Stored data:
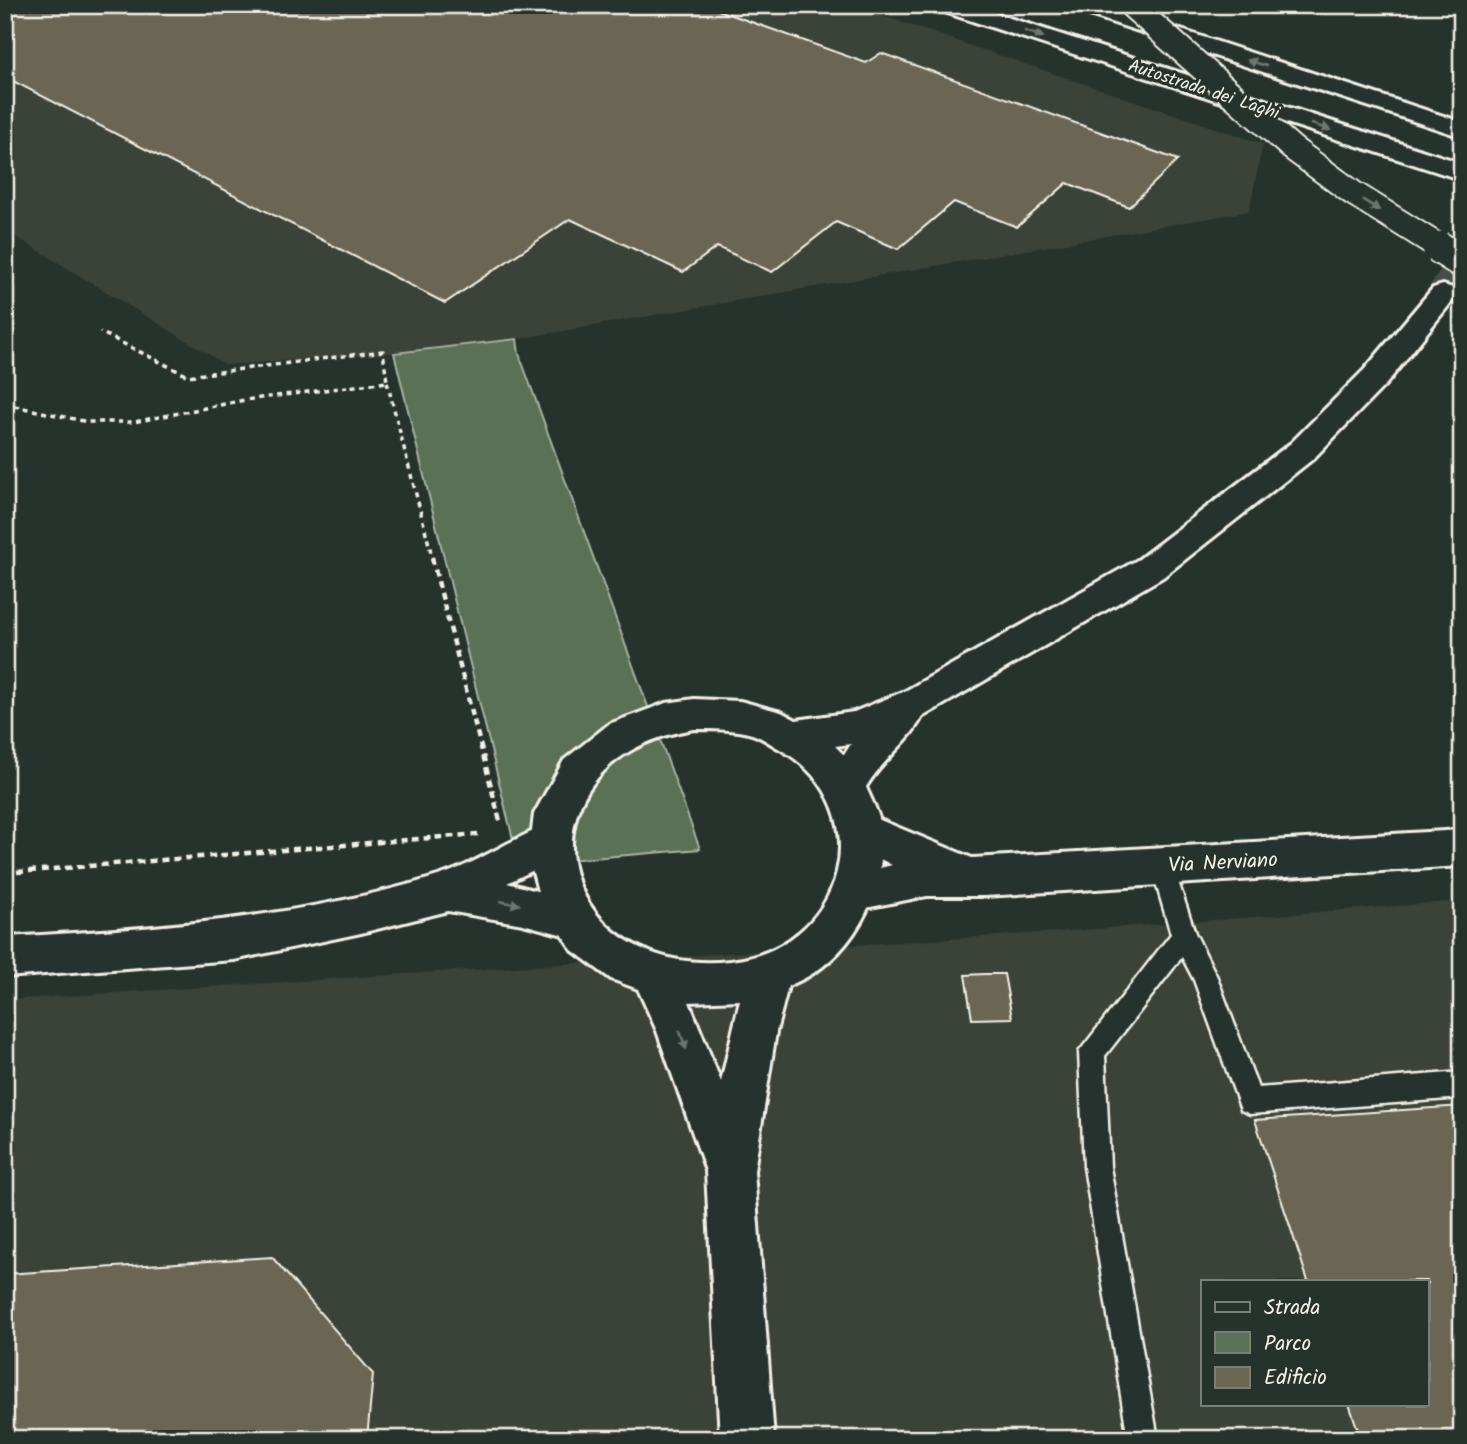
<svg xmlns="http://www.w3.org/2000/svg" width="1467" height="1444" viewBox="0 0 1467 1444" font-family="Kalam,sans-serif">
<rect width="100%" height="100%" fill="#26332d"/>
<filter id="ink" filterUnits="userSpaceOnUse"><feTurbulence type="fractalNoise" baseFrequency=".0143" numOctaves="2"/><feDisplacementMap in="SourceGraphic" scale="14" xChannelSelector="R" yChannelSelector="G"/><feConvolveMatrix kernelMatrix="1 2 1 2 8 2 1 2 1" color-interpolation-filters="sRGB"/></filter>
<g filter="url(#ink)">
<path fill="#3a4238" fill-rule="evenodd" d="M 5,5 L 850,5 L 1263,144 L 1249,211 L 517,339 L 394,353 L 226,365 L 5,230 Z
M 1462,901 L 1462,1439 L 5,1439 L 5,1000 L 1057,932 ZM 1203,1281 L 1427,1281 L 1427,1404 L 1203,1404 Z"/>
<path fill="#5a7156" stroke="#a7b19f" stroke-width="2" d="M 517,339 L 519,354 L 700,849 L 519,864 L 394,353 Z"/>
<path fill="#6a6652" stroke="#f4f1e8" stroke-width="2" d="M 5,5 L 704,5 L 866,63 L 881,53 L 1178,160 L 1129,207 L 1067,183 L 1017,227 L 954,202 L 898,249 L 836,222 L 772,272 L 717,247 L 683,272 L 570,219 L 445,303 L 5,77 Z
M 985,974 L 1004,974 L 1012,1018 L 972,1019 L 965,975 Z
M 1462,1106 L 1462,1439 L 1361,1439 L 1349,1404 L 1427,1404 L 1427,1281 L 1308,1281 L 1255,1120 Z
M 272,1257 L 373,1374 L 367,1439 L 5,1439 L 5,1274 Z"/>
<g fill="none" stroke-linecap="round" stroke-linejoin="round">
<path stroke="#455049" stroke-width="31" stroke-dasharray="31 16" stroke-linecap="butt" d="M 1443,294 L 1462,266"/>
<defs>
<path id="service" d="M 1162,856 L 1170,859 L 1173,866 L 1195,933 L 1217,977 L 1258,1088 L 1462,1072 L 1462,1098 L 1250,1114 L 1241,1110 L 1194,980 L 1182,957 L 1105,1056 L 1110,1167 L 1158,1439 L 1128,1439 L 1084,1167 L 1079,1052 L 1171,934 L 1151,866 L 1154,859 Z"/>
<path id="tertiary" d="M 863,813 L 972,858 L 1462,830 L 1462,866 L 985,896 L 927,896 L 855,910 L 840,904 L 834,891 L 840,878 L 892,865 L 849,843 L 843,831 L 849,819 Z
M 550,824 L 565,829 L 571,842 L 565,855 L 507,883 L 586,904 L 592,918 L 586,932 L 571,937 L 523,924 L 448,911 L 361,933 L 234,960 L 5,977 L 5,937 C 151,929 297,919 438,876 C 477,864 512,838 550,824 Z"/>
<path id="secondary" d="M 1443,285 L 1453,288 L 1457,294 L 1453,300 L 1387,383 L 1313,459 L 1163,577 L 922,717 C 910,741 882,760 866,787 C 871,800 880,814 881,828 C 888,893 851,962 788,986 L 776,1032 L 754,1171 L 774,1439 L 720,1439 L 706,1171 L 657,1031 L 638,989 L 611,979 L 572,950 L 540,899 L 529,857 L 534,814 L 564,760 L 609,724 L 666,703 L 694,699 L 740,701 L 781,712 L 796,720 L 854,712 L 905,691 L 1139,559 L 1291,443 L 1365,369 L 1433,288 ZM 694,729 C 713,729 734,729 752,734 C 762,737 771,744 780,749 C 883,808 845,949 730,961 C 550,980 505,761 694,729 ZM 851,744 L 844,755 L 835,746 ZM 740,1000 L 721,1082 L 689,1002 Z"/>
<path id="motorway" d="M 935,5 L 969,5 L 1462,163 L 1462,180 L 938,10 Z
M 1071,5 L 1105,5 L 1462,122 L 1462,137 L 1074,10 Z"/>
</defs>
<use href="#service" stroke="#f4f1e8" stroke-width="5"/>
<use href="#tertiary" stroke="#f4f1e8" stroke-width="6"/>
<use href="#secondary" stroke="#f4f1e8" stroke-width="6"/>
<use href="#motorway" stroke="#f4f1e8" stroke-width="6"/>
<path stroke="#f4f1e8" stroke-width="3.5" stroke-dasharray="5 4.5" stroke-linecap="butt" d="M 387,382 L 433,560
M 5,404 L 88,422 L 134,422 L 245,400 L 387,382 L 383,351 L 188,376 L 100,332"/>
<path stroke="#f4f1e8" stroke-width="4.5" stroke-dasharray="7 5" stroke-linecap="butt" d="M 432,558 L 501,825
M 5,873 L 478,834"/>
<use href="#service" fill="#26332d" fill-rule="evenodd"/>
<use href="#tertiary" fill="#26332d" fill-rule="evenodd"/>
<use href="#secondary" fill="#26332d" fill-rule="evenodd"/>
<use href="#motorway" fill="#26332d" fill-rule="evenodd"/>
<defs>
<path id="motorway-bridge-far1" d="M 1131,5 L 1292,148 L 1353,193 L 1441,248"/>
<path id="motorway-bridge" d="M 1438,247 L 1462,262"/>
</defs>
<use href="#motorway-bridge-far1" stroke="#f4f1e8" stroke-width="28" stroke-linecap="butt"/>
<use href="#motorway-bridge" stroke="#f4f1e8" stroke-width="35" stroke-linecap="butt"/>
<use href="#motorway-bridge-far1" stroke="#26332d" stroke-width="24"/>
<use href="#motorway-bridge" stroke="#26332d" stroke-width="31"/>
</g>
<defs><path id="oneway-solid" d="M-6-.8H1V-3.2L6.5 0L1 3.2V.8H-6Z" transform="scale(1.75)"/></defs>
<g fill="#6e766e">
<use href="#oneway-solid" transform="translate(1034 34) rotate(18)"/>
<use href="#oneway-solid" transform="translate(1257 63) rotate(-162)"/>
<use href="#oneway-solid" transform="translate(1321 127) rotate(18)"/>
<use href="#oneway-solid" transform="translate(1371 205) rotate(32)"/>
<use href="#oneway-solid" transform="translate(510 903) rotate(10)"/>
<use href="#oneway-solid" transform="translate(683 1040) rotate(70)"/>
</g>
</g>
<g text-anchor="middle" stroke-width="6" stroke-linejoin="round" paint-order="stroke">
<g font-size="18" fill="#f4f1e8" stroke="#26332d">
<text transform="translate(1204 89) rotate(18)" y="6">Autostrada dei Laghi</text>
</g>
<g font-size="21" fill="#f4f1e8" stroke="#26332d">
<text transform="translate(1223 862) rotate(-3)" y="7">Via Nerviano</text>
</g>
</g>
<rect width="1467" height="1444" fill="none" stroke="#26332d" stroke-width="28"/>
<rect x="14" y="14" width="1439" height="1416" fill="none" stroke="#f4f1e8" stroke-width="2.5" filter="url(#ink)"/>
<rect x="1201" y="1280" width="228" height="126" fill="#26332d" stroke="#787f78" stroke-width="2"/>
<rect x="1215" y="1302" width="35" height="10" fill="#26332d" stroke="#787f78" stroke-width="2"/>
<text x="1264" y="1314" font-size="21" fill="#f4f1e8">Strada</text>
<rect x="1215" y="1332" width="35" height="21" fill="#5a7156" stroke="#787f78" stroke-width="2"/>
<text x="1264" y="1350" font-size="21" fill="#f4f1e8">Parco</text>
<rect x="1215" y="1367" width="35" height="21" fill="#6a6652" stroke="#787f78" stroke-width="2"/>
<text x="1264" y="1384" font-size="21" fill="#f4f1e8">Edificio</text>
</svg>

WORK TO COMPLETE ▸ Output the records above exactly, leaving out pictures.

RESPONSE FOR THIS EXERCISE ▸
<svg xmlns="http://www.w3.org/2000/svg" width="1467" height="1444" viewBox="0 0 1467 1444" font-family="Kalam,sans-serif">
<rect width="100%" height="100%" fill="#26332d"/>
<filter id="ink" filterUnits="userSpaceOnUse"><feTurbulence type="fractalNoise" baseFrequency=".0143" numOctaves="2"/><feDisplacementMap in="SourceGraphic" scale="14" xChannelSelector="R" yChannelSelector="G"/><feConvolveMatrix kernelMatrix="1 2 1 2 8 2 1 2 1" color-interpolation-filters="sRGB"/></filter>
<g filter="url(#ink)">
<path fill="#3a4238" fill-rule="evenodd" d="M 5,5 L 850,5 L 1263,144 L 1249,211 L 517,339 L 394,353 L 226,365 L 5,230 Z
M 1462,901 L 1462,1439 L 5,1439 L 5,1000 L 1057,932 ZM 1203,1281 L 1427,1281 L 1427,1404 L 1203,1404 Z"/>
<path fill="#5a7156" stroke="#a7b19f" stroke-width="2" d="M 517,339 L 519,354 L 700,849 L 519,864 L 394,353 Z"/>
<path fill="#6a6652" stroke="#f4f1e8" stroke-width="2" d="M 5,5 L 704,5 L 866,63 L 881,53 L 1178,160 L 1129,207 L 1067,183 L 1017,227 L 954,202 L 898,249 L 836,222 L 772,272 L 717,247 L 683,272 L 570,219 L 445,303 L 5,77 Z
M 985,974 L 1004,974 L 1012,1018 L 972,1019 L 965,975 Z
M 1462,1106 L 1462,1439 L 1361,1439 L 1349,1404 L 1427,1404 L 1427,1281 L 1308,1281 L 1255,1120 Z
M 272,1257 L 373,1374 L 367,1439 L 5,1439 L 5,1274 Z"/>
<g fill="none" stroke-linecap="round" stroke-linejoin="round">
<path stroke="#455049" stroke-width="31" stroke-dasharray="31 16" stroke-linecap="butt" d="M 1443,294 L 1462,266"/>
<defs>
<path id="service" d="M 1162,856 L 1170,859 L 1173,866 L 1195,933 L 1217,977 L 1258,1088 L 1462,1072 L 1462,1098 L 1250,1114 L 1241,1110 L 1194,980 L 1182,957 L 1105,1056 L 1110,1167 L 1158,1439 L 1128,1439 L 1084,1167 L 1079,1052 L 1171,934 L 1151,866 L 1154,859 Z"/>
<path id="tertiary" d="M 863,813 L 972,858 L 1462,830 L 1462,866 L 985,896 L 927,896 L 855,910 L 840,904 L 834,891 L 840,878 L 892,865 L 849,843 L 843,831 L 849,819 Z
M 550,824 L 565,829 L 571,842 L 565,855 L 507,883 L 586,904 L 592,918 L 586,932 L 571,937 L 523,924 L 448,911 L 361,933 L 234,960 L 5,977 L 5,937 C 151,929 297,919 438,876 C 477,864 512,838 550,824 Z"/>
<path id="secondary" d="M 1443,285 L 1453,288 L 1457,294 L 1453,300 L 1387,383 L 1313,459 L 1163,577 L 922,717 C 910,741 882,760 866,787 C 871,800 880,814 881,828 C 888,893 851,962 788,986 L 776,1032 L 754,1171 L 774,1439 L 720,1439 L 706,1171 L 657,1031 L 638,989 L 611,979 L 572,950 L 540,899 L 529,857 L 534,814 L 564,760 L 609,724 L 666,703 L 694,699 L 740,701 L 781,712 L 796,720 L 854,712 L 905,691 L 1139,559 L 1291,443 L 1365,369 L 1433,288 ZM 694,729 C 713,729 734,729 752,734 C 762,737 771,744 780,749 C 883,808 845,949 730,961 C 550,980 505,761 694,729 ZM 851,744 L 844,755 L 835,746 ZM 740,1000 L 721,1082 L 689,1002 Z"/>
<path id="motorway" d="M 935,5 L 969,5 L 1462,163 L 1462,180 L 938,10 Z
M 1071,5 L 1105,5 L 1462,122 L 1462,137 L 1074,10 Z"/>
</defs>
<use href="#service" stroke="#f4f1e8" stroke-width="5"/>
<use href="#tertiary" stroke="#f4f1e8" stroke-width="6"/>
<use href="#secondary" stroke="#f4f1e8" stroke-width="6"/>
<use href="#motorway" stroke="#f4f1e8" stroke-width="6"/>
<path stroke="#f4f1e8" stroke-width="3.5" stroke-dasharray="5 4.5" stroke-linecap="butt" d="M 387,382 L 433,560
M 5,404 L 88,422 L 134,422 L 245,400 L 387,382 L 383,351 L 188,376 L 100,332"/>
<path stroke="#f4f1e8" stroke-width="4.5" stroke-dasharray="7 5" stroke-linecap="butt" d="M 432,558 L 501,825
M 5,873 L 478,834"/>
<use href="#service" fill="#26332d" fill-rule="evenodd"/>
<use href="#tertiary" fill="#26332d" fill-rule="evenodd"/>
<use href="#secondary" fill="#26332d" fill-rule="evenodd"/>
<use href="#motorway" fill="#26332d" fill-rule="evenodd"/>
<defs>
<path id="motorway-bridge-far1" d="M 1131,5 L 1292,148 L 1353,193 L 1441,248"/>
<path id="motorway-bridge" d="M 1438,247 L 1462,262"/>
</defs>
<use href="#motorway-bridge-far1" stroke="#f4f1e8" stroke-width="28" stroke-linecap="butt"/>
<use href="#motorway-bridge" stroke="#f4f1e8" stroke-width="35" stroke-linecap="butt"/>
<use href="#motorway-bridge-far1" stroke="#26332d" stroke-width="24"/>
<use href="#motorway-bridge" stroke="#26332d" stroke-width="31"/>
</g>
<defs><path id="oneway-solid" d="M-6-.8H1V-3.2L6.5 0L1 3.2V.8H-6Z" transform="scale(1.75)"/></defs>
<g fill="#6e766e">
<use href="#oneway-solid" transform="translate(1034 34) rotate(18)"/>
<use href="#oneway-solid" transform="translate(1257 63) rotate(-162)"/>
<use href="#oneway-solid" transform="translate(1321 127) rotate(18)"/>
<use href="#oneway-solid" transform="translate(1371 205) rotate(32)"/>
<use href="#oneway-solid" transform="translate(510 903) rotate(10)"/>
<use href="#oneway-solid" transform="translate(683 1040) rotate(70)"/>
</g>
</g>
<g text-anchor="middle" stroke-width="6" stroke-linejoin="round" paint-order="stroke">
<g font-size="18" fill="#f4f1e8" stroke="#26332d">
<text transform="translate(1204 89) rotate(18)" y="6">Autostrada dei Laghi</text>
</g>
<g font-size="21" fill="#f4f1e8" stroke="#26332d">
<text transform="translate(1223 862) rotate(-3)" y="7">Via Nerviano</text>
</g>
</g>
<rect width="1467" height="1444" fill="none" stroke="#26332d" stroke-width="28"/>
<rect x="14" y="14" width="1439" height="1416" fill="none" stroke="#f4f1e8" stroke-width="2.5" filter="url(#ink)"/>
<rect x="1201" y="1280" width="228" height="126" fill="#26332d" stroke="#787f78" stroke-width="2"/>
<rect x="1215" y="1302" width="35" height="10" fill="#26332d" stroke="#787f78" stroke-width="2"/>
<text x="1264" y="1314" font-size="21" fill="#f4f1e8">Strada</text>
<rect x="1215" y="1332" width="35" height="21" fill="#5a7156" stroke="#787f78" stroke-width="2"/>
<text x="1264" y="1350" font-size="21" fill="#f4f1e8">Parco</text>
<rect x="1215" y="1367" width="35" height="21" fill="#6a6652" stroke="#787f78" stroke-width="2"/>
<text x="1264" y="1384" font-size="21" fill="#f4f1e8">Edificio</text>
</svg>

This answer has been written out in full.